What you should do: Search the material for "coordinate" and copy each line in which it is found.

Extracted data:
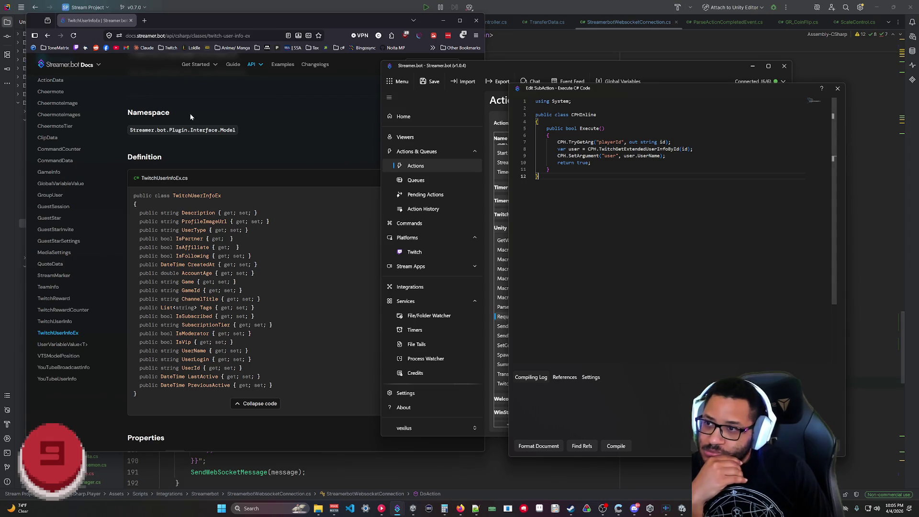
- Bring the docs browser to the front and check the taskbar window previews
{"action": "left_click", "coordinate": [278, 136]}
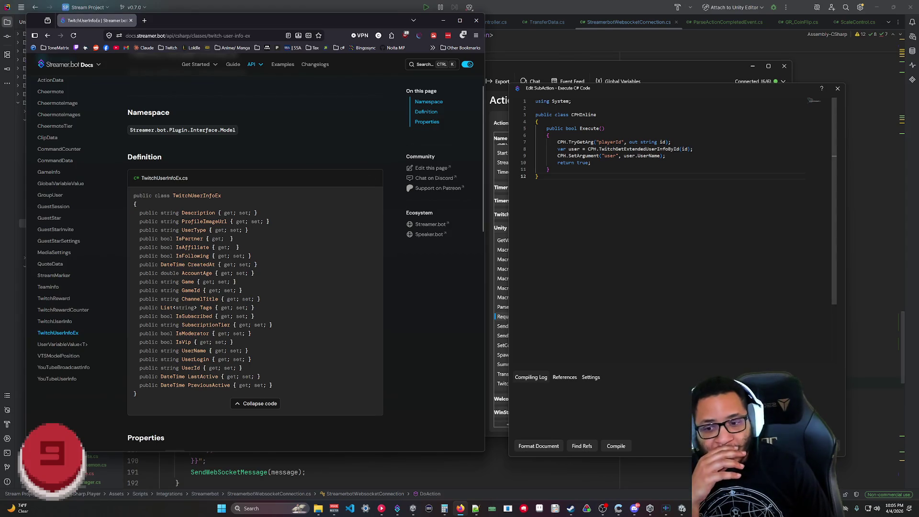
{"action": "mouse_move", "coordinate": [320, 510]}
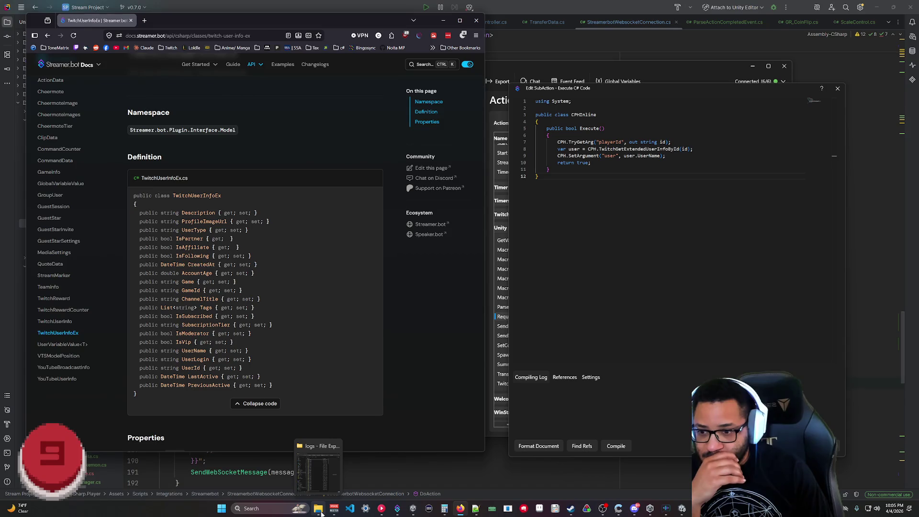
{"action": "mouse_move", "coordinate": [402, 511]}
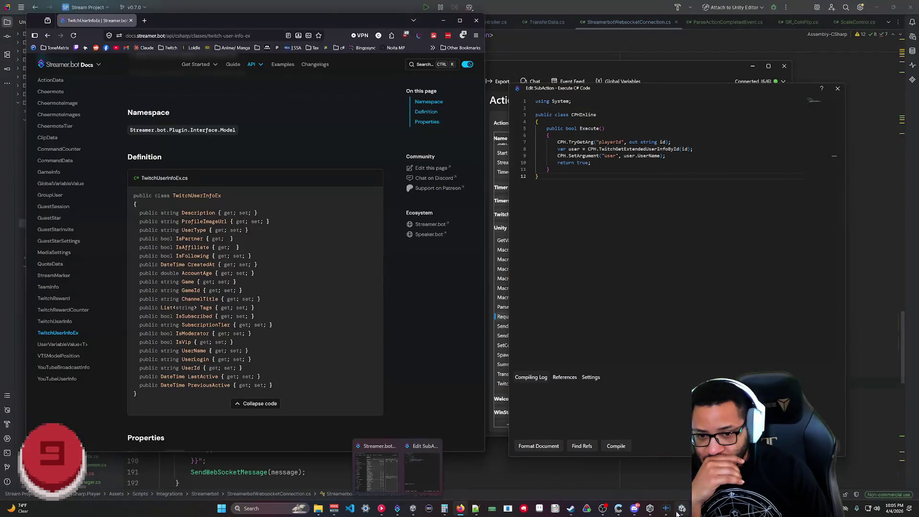
- In Unity, enlarge the Project panel and collapse the Utilities, Systems and Prefabs folders
{"action": "left_click", "coordinate": [679, 512]}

Output of the exercise:
{"action": "left_click", "coordinate": [278, 136]}
{"action": "mouse_move", "coordinate": [320, 510]}
{"action": "mouse_move", "coordinate": [402, 511]}
{"action": "left_click", "coordinate": [679, 512]}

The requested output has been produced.